That's one very short step removed from Simon Willison's lethal trifecta.
This is what's so annoying about it. It's like a child that does the same errors again and again.
But couldn't it adjust itself with the goal of reducing the error bit by bit? Wouldn't this lead to the ultimate agent who can read your mind? That would be awesome.
A mind reading ultimate agent sounds more like a deity, and there are more than enough fables warning one not to create gods because things tend to go bad. Pumping out ASI too quickly will cause massive destabilization and horrific war. Not sure who against really either. Could be us humans against the ASI, could be the rich humans with ASI against us. Anyway about it, it would represent a massive change in the world order.
Your improvement is someone else's code smell. There's no absolute right or wrong way to write code, and that's coming from someone who definitely thinks there's a right way.
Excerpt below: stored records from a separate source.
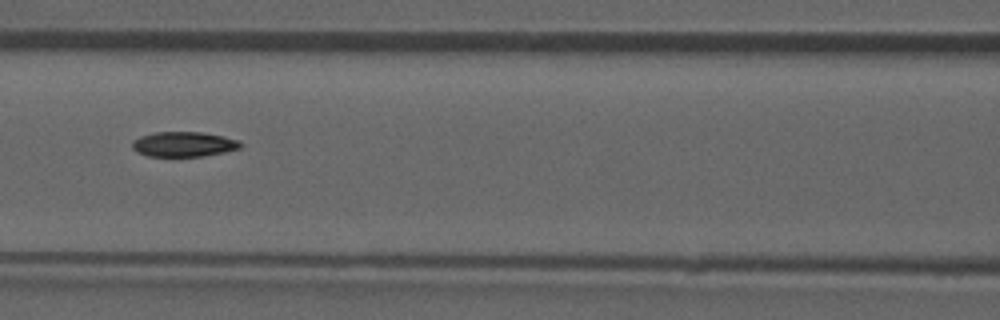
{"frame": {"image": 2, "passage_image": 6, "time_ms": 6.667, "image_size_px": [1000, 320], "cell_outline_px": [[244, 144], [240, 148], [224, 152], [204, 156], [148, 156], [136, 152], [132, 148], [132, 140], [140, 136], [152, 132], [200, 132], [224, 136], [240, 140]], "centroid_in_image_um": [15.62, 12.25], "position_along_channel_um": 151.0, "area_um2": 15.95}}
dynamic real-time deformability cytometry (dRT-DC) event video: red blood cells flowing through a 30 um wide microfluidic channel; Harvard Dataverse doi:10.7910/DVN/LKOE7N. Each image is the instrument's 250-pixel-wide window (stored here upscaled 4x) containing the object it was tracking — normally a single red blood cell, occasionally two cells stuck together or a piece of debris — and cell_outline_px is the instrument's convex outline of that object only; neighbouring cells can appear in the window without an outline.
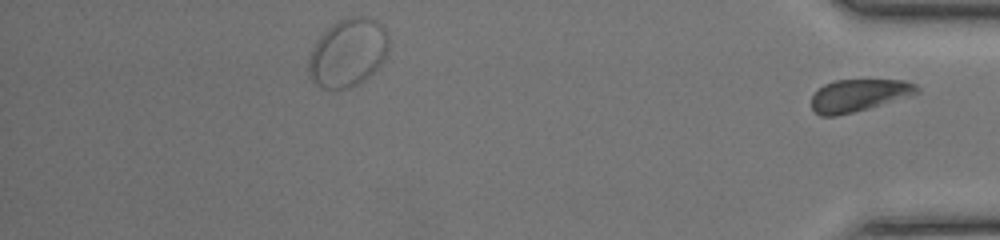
{"species": "common noctule bat (a hibernating species)", "species_latin": "Nyctalus noctula", "temperature_condition": "room temperature", "stored_images_in_passage": 31, "segment_of_instrument_passage": [2, 2], "camera_frame_rate_fps": 3000, "um_per_image_px": 0.085, "animal": {"sex": "female", "body_mass_g": 17.0, "forearm_length_mm": 48.0}, "frame": {"image": 1, "passage_image": 31, "time_ms": 10.0, "image_size_px": [1000, 240], "cell_outline_px": [[920, 92], [912, 96], [868, 108], [836, 116], [820, 116], [812, 108], [812, 96], [824, 84], [836, 80], [904, 80], [916, 84], [920, 88]], "centroid_in_image_um": [73.04, 8.1], "position_along_channel_um": 362.2, "area_um2": 19.83}}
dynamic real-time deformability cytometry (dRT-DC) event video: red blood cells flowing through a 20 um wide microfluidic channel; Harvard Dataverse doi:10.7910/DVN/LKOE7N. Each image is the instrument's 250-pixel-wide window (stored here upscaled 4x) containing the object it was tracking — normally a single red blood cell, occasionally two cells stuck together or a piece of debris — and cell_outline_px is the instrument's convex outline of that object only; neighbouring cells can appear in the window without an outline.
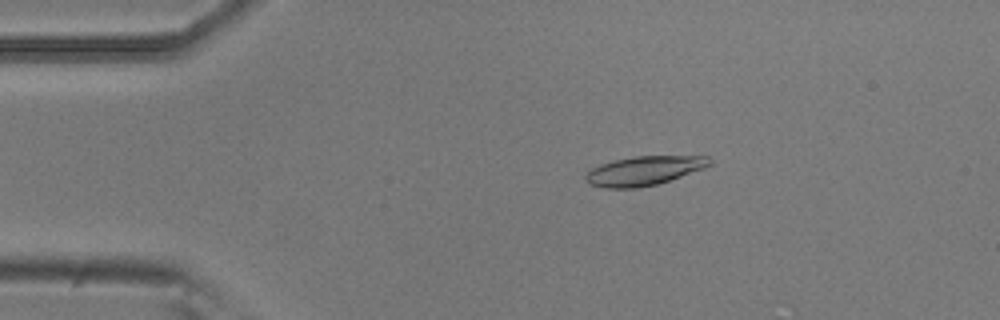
{"species": "common noctule bat (a hibernating species)", "species_latin": "Nyctalus noctula", "temperature_condition": "room temperature", "stored_images_in_passage": 54, "camera_frame_rate_fps": 3000, "um_per_image_px": 0.085, "animal": {"sex": "male", "body_mass_g": 20.5, "forearm_length_mm": 52.5}, "frame": {"image": 1, "passage_image": 10, "time_ms": 3.0, "image_size_px": [1000, 320], "cell_outline_px": [[712, 164], [704, 168], [656, 184], [636, 188], [604, 188], [588, 184], [584, 180], [584, 176], [592, 168], [600, 164], [612, 160], [632, 156], [708, 156], [712, 160]], "centroid_in_image_um": [54.69, 14.5], "position_along_channel_um": 30.3, "area_um2": 21.1}}
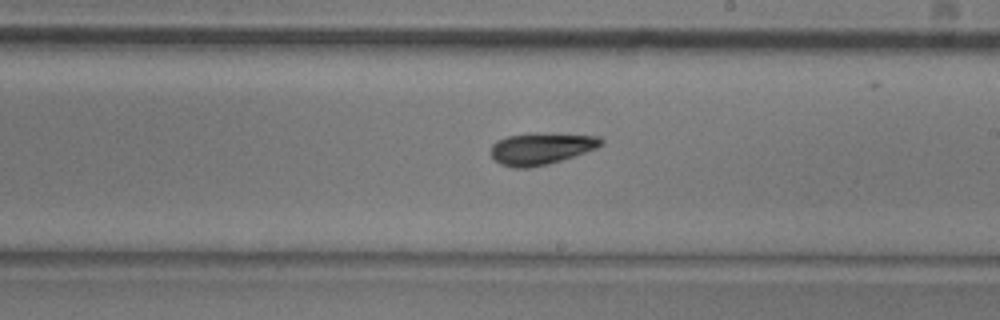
{"frame": {"image": 2, "passage_image": 31, "time_ms": 10.0, "image_size_px": [1000, 320], "cell_outline_px": [[604, 144], [596, 148], [548, 164], [528, 168], [512, 168], [500, 164], [492, 156], [492, 144], [496, 140], [508, 136], [600, 136], [604, 140]], "centroid_in_image_um": [45.96, 12.69], "position_along_channel_um": 243.0, "area_um2": 19.13}}
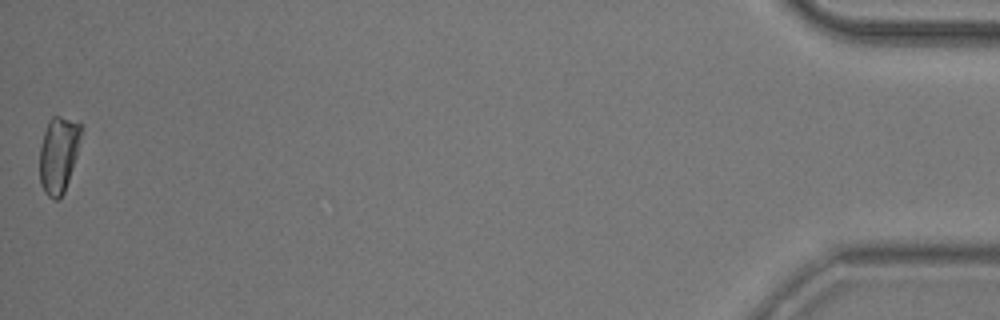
{"frame": {"image": 3, "passage_image": 54, "time_ms": 17.667, "image_size_px": [1000, 320], "cell_outline_px": [[84, 124], [76, 156], [64, 192], [56, 200], [52, 200], [44, 192], [40, 184], [40, 148], [44, 132], [48, 120], [52, 116], [60, 116], [80, 120]], "centroid_in_image_um": [4.99, 13.07], "position_along_channel_um": 430.2, "area_um2": 18.67}, "authors_computed_cell_mechanics": {"area_um2": 19.4786, "velocity_mm_per_s": 3.7431, "shape_relaxation_time_tau1_ms": null, "shape_relaxation_time_tau2_ms": 5.6914, "deformation_change_tau1": null, "deformation_change_tau2": 0.1386}}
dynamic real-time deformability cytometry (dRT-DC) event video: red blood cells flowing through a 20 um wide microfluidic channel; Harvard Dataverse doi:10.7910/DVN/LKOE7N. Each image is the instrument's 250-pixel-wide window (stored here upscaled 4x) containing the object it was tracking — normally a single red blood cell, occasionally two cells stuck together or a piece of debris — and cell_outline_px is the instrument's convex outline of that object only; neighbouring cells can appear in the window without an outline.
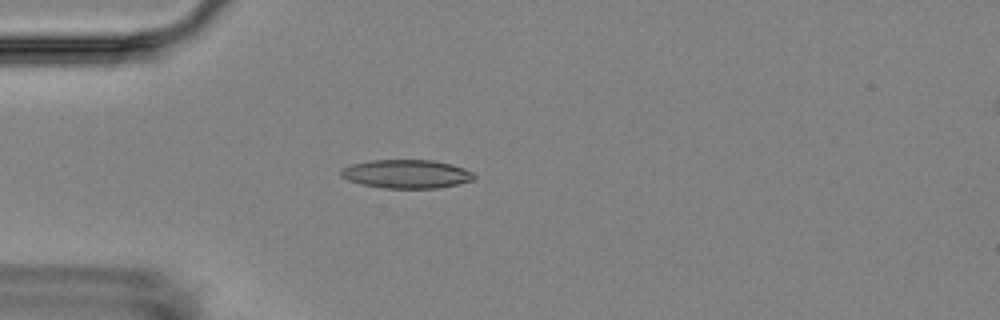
{"species": "Egyptian fruit bat (a non-hibernating species)", "species_latin": "Rousettus aegyptiacus", "temperature_condition": "room temperature", "stored_images_in_passage": 2, "camera_frame_rate_fps": 3000, "um_per_image_px": 0.085, "animal": {"sex": "female"}, "frame": {"image": 1, "passage_image": 1, "time_ms": 0.0, "image_size_px": [1000, 320], "cell_outline_px": [[476, 176], [472, 180], [456, 184], [436, 188], [384, 188], [360, 184], [348, 180], [340, 176], [340, 168], [352, 164], [372, 160], [432, 160], [452, 164], [464, 168], [472, 172]], "centroid_in_image_um": [34.52, 14.78], "position_along_channel_um": 50.5, "area_um2": 22.2}}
But it's my right way.
Anyway, I don't know why you'd expect it to write code the way you like after it's been trained on the whole of the Internet & the the RLHF labelers' preferences and the reward model.
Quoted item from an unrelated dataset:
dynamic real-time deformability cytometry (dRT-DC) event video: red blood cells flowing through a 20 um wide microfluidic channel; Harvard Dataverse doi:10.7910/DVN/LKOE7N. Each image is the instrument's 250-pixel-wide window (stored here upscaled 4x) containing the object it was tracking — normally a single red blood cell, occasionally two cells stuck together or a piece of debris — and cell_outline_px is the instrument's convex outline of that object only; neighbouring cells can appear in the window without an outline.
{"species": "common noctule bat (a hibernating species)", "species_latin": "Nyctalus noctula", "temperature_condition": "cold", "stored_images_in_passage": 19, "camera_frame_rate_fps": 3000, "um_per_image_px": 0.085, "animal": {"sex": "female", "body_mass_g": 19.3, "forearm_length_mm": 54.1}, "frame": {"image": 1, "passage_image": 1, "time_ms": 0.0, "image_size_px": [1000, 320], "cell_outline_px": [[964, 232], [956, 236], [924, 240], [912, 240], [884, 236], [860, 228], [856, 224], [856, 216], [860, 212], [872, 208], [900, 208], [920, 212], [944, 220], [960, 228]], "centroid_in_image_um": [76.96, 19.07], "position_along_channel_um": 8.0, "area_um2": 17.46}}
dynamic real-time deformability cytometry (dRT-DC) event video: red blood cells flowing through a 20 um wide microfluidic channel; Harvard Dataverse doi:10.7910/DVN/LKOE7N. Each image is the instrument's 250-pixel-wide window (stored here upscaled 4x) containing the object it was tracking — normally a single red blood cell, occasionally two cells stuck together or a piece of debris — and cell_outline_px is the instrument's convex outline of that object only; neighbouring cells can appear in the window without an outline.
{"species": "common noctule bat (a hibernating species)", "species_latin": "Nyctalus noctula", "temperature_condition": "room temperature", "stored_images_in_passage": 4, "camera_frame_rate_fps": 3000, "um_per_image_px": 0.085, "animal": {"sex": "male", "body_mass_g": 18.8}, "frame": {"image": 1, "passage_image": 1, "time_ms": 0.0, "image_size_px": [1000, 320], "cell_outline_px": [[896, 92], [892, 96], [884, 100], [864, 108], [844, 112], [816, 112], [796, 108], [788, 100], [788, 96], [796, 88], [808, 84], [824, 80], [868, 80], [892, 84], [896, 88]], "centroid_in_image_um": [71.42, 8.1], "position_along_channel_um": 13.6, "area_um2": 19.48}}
Putting some words in AGENTS.md hardly seems like the most annoying thing.
tip: Add a /fix command that tells it to fix $1 and then update AGENTS.md with the text that'd stop it from making that mistake in the future. Use your nearest LLM to tweak that prompt. It's a good timesaver.
I also love using it for research for upcoming features. Research + pick a solution + implement. It happens so fast.
I wonder how much all this costs on a monthly basis?
You mentioned "harness engineering". How do you approach building "actual programmed tools" (like screenshot scripts) specifically for an LLM's consumption rather than a human's? Are there specific output formats or constraints you’ve found most effective?